Dataset records:
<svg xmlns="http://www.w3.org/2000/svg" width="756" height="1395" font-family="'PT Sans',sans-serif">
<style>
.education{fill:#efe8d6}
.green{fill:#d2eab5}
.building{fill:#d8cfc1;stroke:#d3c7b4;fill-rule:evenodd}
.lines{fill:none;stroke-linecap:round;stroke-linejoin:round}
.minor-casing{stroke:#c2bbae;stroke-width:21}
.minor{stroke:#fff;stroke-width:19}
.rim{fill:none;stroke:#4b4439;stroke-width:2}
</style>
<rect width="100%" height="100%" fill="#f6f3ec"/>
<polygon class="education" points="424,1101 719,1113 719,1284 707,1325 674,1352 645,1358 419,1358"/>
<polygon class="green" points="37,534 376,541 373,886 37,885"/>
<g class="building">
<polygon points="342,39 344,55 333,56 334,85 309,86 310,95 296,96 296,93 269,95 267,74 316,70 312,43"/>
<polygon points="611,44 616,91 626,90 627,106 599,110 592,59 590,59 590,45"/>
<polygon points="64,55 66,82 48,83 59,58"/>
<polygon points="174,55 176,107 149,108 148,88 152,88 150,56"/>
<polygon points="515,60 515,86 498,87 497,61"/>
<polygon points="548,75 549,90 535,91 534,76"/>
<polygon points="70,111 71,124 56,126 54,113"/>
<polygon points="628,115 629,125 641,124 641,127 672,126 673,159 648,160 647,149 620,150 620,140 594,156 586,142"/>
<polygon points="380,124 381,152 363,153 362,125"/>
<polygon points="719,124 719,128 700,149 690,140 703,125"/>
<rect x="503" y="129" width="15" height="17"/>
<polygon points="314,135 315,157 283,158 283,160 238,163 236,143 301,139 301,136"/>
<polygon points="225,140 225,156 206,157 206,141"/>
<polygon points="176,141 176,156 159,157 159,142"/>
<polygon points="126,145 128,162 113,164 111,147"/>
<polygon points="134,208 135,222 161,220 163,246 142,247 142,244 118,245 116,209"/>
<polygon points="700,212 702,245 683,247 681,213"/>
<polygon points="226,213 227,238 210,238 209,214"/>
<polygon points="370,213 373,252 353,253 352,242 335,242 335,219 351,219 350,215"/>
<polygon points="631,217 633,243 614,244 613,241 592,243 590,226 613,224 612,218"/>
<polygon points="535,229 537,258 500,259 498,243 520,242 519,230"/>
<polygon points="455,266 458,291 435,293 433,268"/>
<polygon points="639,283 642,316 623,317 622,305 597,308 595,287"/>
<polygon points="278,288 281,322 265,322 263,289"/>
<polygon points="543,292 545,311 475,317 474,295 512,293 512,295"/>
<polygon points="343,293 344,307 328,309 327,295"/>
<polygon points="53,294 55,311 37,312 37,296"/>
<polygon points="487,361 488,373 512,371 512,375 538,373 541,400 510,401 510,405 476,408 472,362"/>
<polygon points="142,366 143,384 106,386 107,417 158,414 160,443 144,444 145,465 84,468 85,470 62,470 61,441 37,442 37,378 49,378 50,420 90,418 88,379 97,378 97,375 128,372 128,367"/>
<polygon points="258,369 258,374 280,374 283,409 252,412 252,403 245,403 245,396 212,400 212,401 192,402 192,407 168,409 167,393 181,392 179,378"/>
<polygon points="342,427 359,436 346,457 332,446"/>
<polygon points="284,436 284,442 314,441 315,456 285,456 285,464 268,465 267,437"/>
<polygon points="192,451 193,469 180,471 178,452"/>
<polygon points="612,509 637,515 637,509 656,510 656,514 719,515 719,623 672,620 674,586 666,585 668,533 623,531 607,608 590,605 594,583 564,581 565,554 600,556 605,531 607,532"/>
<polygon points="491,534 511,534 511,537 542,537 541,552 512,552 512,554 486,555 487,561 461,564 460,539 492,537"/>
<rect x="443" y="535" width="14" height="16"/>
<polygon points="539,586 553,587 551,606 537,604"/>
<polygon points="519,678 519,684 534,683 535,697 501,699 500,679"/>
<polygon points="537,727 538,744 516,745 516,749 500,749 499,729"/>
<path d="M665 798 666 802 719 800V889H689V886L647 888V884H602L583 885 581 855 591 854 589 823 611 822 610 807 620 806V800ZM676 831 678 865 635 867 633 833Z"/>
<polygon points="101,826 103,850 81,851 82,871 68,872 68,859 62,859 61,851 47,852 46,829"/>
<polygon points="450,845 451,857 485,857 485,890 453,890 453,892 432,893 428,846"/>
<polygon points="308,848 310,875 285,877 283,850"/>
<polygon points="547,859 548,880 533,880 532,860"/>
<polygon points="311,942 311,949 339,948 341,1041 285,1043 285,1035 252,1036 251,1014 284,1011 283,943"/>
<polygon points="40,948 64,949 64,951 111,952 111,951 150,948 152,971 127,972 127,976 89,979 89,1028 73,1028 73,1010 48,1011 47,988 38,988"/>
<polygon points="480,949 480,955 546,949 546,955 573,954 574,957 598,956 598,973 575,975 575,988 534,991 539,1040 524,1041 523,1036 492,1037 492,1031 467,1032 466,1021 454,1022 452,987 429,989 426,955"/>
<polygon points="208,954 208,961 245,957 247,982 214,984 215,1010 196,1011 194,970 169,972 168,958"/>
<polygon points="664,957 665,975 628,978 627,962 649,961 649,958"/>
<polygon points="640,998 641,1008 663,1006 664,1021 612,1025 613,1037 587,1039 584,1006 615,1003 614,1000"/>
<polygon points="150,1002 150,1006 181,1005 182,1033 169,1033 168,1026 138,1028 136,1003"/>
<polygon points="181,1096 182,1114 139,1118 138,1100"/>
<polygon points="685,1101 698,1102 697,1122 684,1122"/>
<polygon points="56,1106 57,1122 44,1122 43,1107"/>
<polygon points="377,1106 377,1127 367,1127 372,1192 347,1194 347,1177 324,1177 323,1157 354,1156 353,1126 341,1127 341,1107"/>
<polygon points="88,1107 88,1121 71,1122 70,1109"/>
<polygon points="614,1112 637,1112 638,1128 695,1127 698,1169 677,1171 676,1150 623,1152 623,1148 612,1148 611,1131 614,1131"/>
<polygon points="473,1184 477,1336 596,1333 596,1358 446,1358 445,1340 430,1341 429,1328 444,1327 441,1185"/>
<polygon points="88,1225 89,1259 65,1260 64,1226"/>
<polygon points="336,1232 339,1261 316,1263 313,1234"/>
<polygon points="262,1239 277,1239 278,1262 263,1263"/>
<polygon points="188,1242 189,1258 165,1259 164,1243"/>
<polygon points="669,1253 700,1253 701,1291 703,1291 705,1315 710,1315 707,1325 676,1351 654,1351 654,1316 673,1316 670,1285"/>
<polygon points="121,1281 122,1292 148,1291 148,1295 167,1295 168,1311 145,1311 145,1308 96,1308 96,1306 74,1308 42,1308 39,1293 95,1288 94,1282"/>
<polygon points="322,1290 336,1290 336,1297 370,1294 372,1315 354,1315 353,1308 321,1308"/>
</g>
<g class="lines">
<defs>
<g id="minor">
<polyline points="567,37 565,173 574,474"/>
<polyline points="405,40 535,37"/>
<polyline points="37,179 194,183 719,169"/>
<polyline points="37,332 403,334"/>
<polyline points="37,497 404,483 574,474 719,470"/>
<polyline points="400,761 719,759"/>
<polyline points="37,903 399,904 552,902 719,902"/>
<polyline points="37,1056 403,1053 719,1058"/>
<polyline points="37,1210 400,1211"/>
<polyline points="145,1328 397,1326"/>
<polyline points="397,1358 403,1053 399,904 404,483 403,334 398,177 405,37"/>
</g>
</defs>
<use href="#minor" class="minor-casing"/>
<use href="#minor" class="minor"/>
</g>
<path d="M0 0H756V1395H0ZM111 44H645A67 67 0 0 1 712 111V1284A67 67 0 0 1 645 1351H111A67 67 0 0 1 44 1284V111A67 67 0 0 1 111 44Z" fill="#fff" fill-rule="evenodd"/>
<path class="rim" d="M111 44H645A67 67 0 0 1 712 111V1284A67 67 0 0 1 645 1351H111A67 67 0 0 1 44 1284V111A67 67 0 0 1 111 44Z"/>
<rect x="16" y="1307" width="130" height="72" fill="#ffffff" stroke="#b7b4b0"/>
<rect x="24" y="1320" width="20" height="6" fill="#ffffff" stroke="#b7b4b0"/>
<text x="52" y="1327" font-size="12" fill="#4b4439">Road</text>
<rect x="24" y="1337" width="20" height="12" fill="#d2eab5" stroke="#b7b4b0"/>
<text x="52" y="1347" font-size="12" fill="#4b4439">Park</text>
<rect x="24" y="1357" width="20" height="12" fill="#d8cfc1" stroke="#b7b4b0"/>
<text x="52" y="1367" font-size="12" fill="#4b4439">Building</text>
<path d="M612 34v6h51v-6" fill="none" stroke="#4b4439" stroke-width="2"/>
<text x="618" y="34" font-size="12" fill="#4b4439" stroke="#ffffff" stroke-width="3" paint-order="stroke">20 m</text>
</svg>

Exercise goal:
Search the records above for the string "lines". Copy every line that contains it.

Written response:
.lines{fill:none;stroke-linecap:round;stroke-linejoin:round}
<g class="lines">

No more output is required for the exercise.